The consequences of war are dire, the sacrifices immeasurable. We may have occasion in our lifetime to once again rise up in defense of our freedom, and pay the wages of war. But we ought not travel down that hellish path blindly. Nor should we allow those who would march off and pay the ultimate sacrifice, who would prove the full measure of devotion with their blood, to make such an awful sacrifice in vain.

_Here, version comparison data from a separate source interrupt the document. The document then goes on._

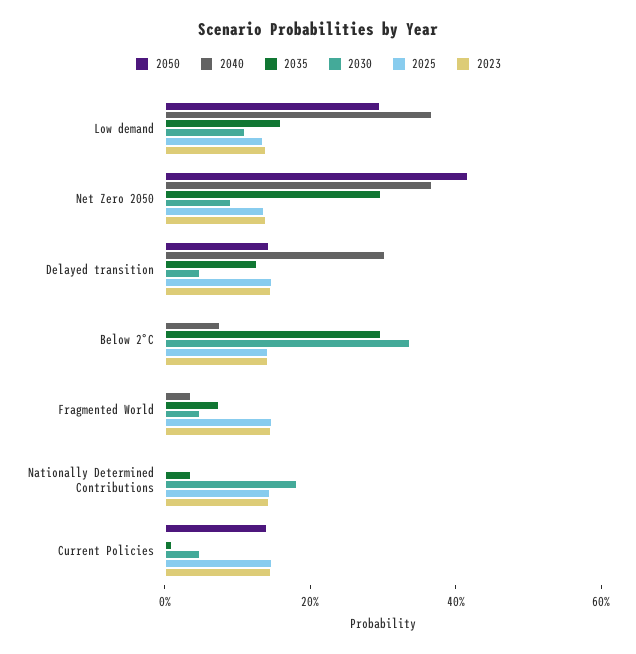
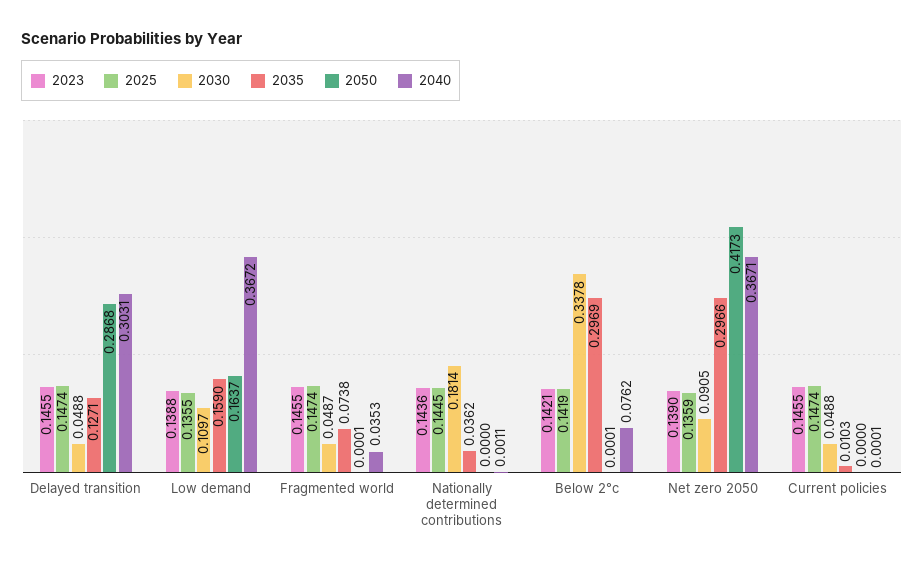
  {
    "2050": {
-     "Low demand": 0.3,
+     "Low demand": 0.1637,
      "Net Zero 2050": 0.4173,
-     "Delayed transition": 0.15,
+     "Delayed transition": 0.2868,
      "Below 2°C": 0.0001,
      "Fragmented World": 0.0001,
      "Nationally Determined Contributions": 0,
-     "Current Policies": 0.15
+     "Current Policies": 0
    },
    "2040": {
      "Low demand": 0.3672,
      "Net Zero 2050": 0.3671,
      "Delayed transition": 0.3031,
      "Below 2°C": 0.0762,
      "Fragmented World": 0.0353,
      "Nationally Determined Contributions": 0.0011,
      "Current Policies": 0.0001
    },
    "2035": {
      "Low demand": 0.159,
      "Net Zero 2050": 0.2966,
      "Delayed transition": 0.1271,
      "Below 2°C": 0.2969,
      "Fragmented World": 0.0738,
      "Nationally Determined Contributions": 0.0362,
      "Current Policies": 0.0103
    },
    "2030": {
      "Low demand": 0.1097,
      "Net Zero 2050": 0.0905,
      "Delayed transition": 0.0488,
      "Below 2°C": 0.3378,
      "Fragmented World": 0.0487,
      "Nationally Determined Contributions": 0.1814,
      "Current Policies": 0.0488
    },
    "2025": {
      "Low demand": 0.1355,
      "Net Zero 2050": 0.1359,
      "Delayed transition": 0.1474,
      "Below 2°C": 0.1419,
      "Fragmented World": 0.1474,
      "Nationally Determined Contributions": 0.1445,
      "Current Policies": 0.1474
    },
    "2023": {
      "Low demand": 0.1388,
      "Net Zero 2050": 0.139,
      "Delayed transition": 0.1455,
      "Below 2°C": 0.1421,
      "Fragmented World": 0.1455,
      "Nationally Determined Contributions": 0.1436,
      "Current Policies": 0.1455
    }
  }

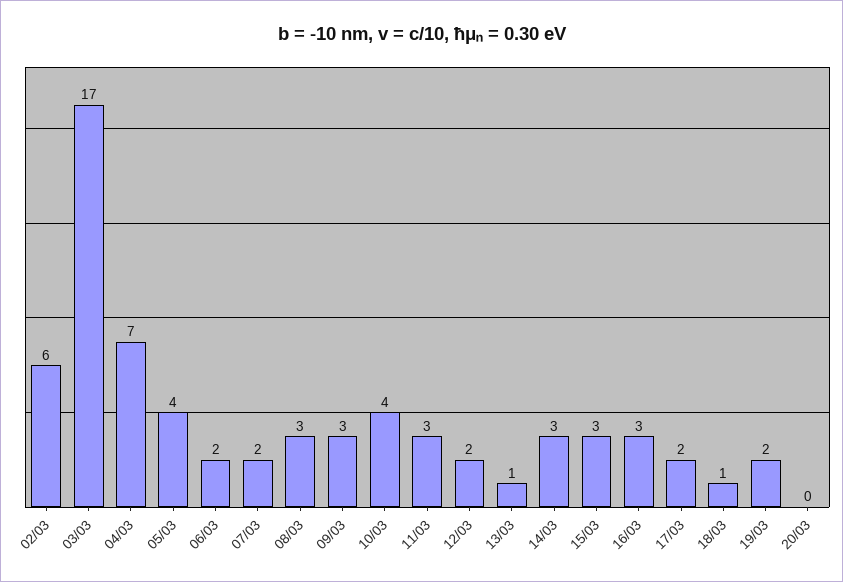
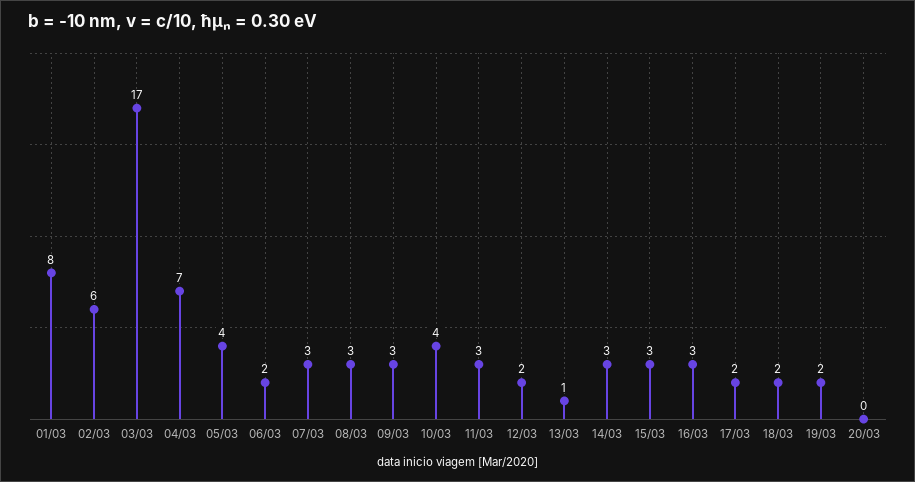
  {
    "02/03": 6,
    "03/03": 17,
    "04/03": 7,
    "05/03": 4,
    "06/03": 2,
-   "07/03": 2,
+   "07/03": 3,
    "08/03": 3,
    "09/03": 3,
    "10/03": 4,
    "11/03": 3,
    "12/03": 2,
    "13/03": 1,
    "14/03": 3,
    "15/03": 3,
    "16/03": 3,
    "17/03": 2,
-   "18/03": 1,
+   "18/03": 2,
    "19/03": 2,
-   "20/03": 0
+   "20/03": 0,
+   "01/03": 8
  }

(Emphasis supplied.) The Libya action is not yet a "war," in the Iraq Debacle sense. It is not even a war in the Kosovo sense, though it could very well become one. I do not see the American interest in Libya. In that sense, I agree with Andrew Sullivan. But his thinking and writing on the matter (and most matters) is so mindless, so reflexively Beltway stupid, so lacking in nuance, so lacking in understanding, that it can only be charitably called "kneejerk." By contrast, General Wesley Clark (whose thoughtfulness Sullivan has naturally abhorred for years), explained why intervention in Libya is not merited:
[W]hat is the wisest course of action in Libya? To me, it seems we have no clear basis for action. Whatever resources we dedicate for a no-fly zone would probably be too little, too late. We would once again be committing our military to force regime change in a Muslim land, even though we can't quite bring ourselves to say it. So let's recognize that the basic requirements for successful intervention simply don't exist, at least not yet: We don't have a clearly stated objective, legal authority, committed international support or adequate on-the-scene military capabilities, and Libya's politics hardly foreshadow a clear outcome.
We should have learned these lessons from our long history of intervention. We don't need Libya to offer us a refresher course in past mistakes.

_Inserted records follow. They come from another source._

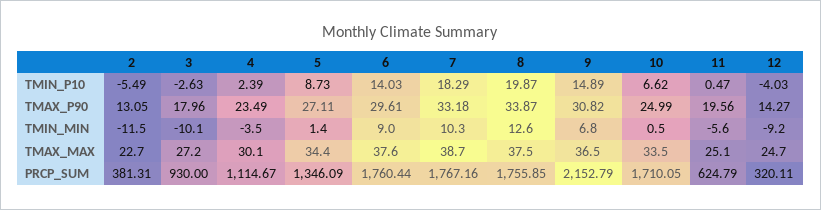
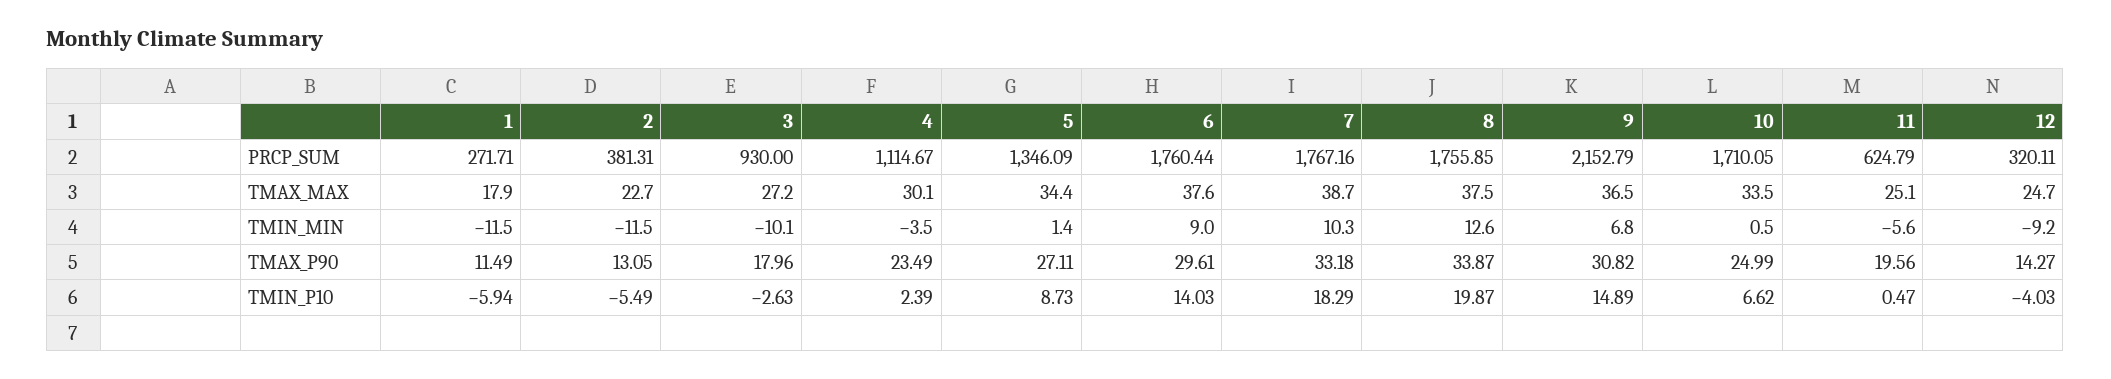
  {
    "2": {
      "TMIN_P10": -5.49,
      "TMAX_P90": 13.05,
      "TMIN_MIN": -11.5,
      "TMAX_MAX": 22.7,
      "PRCP_SUM": 381.31
    },
    "3": {
      "TMIN_P10": -2.63,
      "TMAX_P90": 17.96,
      "TMIN_MIN": -10.1,
      "TMAX_MAX": 27.2,
      "PRCP_SUM": 930
    },
    "4": {
      "TMIN_P10": 2.39,
      "TMAX_P90": 23.49,
      "TMIN_MIN": -3.5,
      "TMAX_MAX": 30.1,
      "PRCP_SUM": 1114.67
    },
    "5": {
      "TMIN_P10": 8.73,
      "TMAX_P90": 27.11,
      "TMIN_MIN": 1.4,
      "TMAX_MAX": 34.4,
      "PRCP_SUM": 1346.09
    },
    "6": {
      "TMIN_P10": 14.03,
      "TMAX_P90": 29.61,
      "TMIN_MIN": 9,
      "TMAX_MAX": 37.6,
      "PRCP_SUM": 1760.44
    },
    "7": {
      "TMIN_P10": 18.29,
      "TMAX_P90": 33.18,
      "TMIN_MIN": 10.3,
      "TMAX_MAX": 38.7,
      "PRCP_SUM": 1767.16
    },
    "8": {
      "TMIN_P10": 19.87,
      "TMAX_P90": 33.87,
      "TMIN_MIN": 12.6,
      "TMAX_MAX": 37.5,
      "PRCP_SUM": 1755.85
    },
    "9": {
      "TMIN_P10": 14.89,
      "TMAX_P90": 30.82,
      "TMIN_MIN": 6.8,
      "TMAX_MAX": 36.5,
      "PRCP_SUM": 2152.79
    },
    "10": {
      "TMIN_P10": 6.62,
      "TMAX_P90": 24.99,
      "TMIN_MIN": 0.5,
      "TMAX_MAX": 33.5,
      "PRCP_SUM": 1710.05
    },
    "11": {
      "TMIN_P10": 0.47,
      "TMAX_P90": 19.56,
      "TMIN_MIN": -5.6,
      "TMAX_MAX": 25.1,
      "PRCP_SUM": 624.79
    },
    "12": {
      "TMIN_P10": -4.03,
      "TMAX_P90": 14.27,
      "TMIN_MIN": -9.2,
      "TMAX_MAX": 24.7,
      "PRCP_SUM": 320.11
-   }
+   },
+   "1": {
+     "PRCP_SUM": 271.71,
+     "TMAX_MAX": 17.9,
+     "TMIN_MIN": -11.5,
+     "TMAX_P90": 11.49,
+     "TMIN_P10": -5.94
+   }
  }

The Libya action is not right or wrong because of who opposes or supports it. I think President Obama, with the apparent advocacy of the action by his Secretary of State, made the wrong decision. But not because Obama "opposed all wars." But for the reasons laid out by General Clark.
Sullivan has found a reason and a way to oppose the Libya action that does not require thought - it is a "Clinton" war. Typical from the "Fifth Columnist."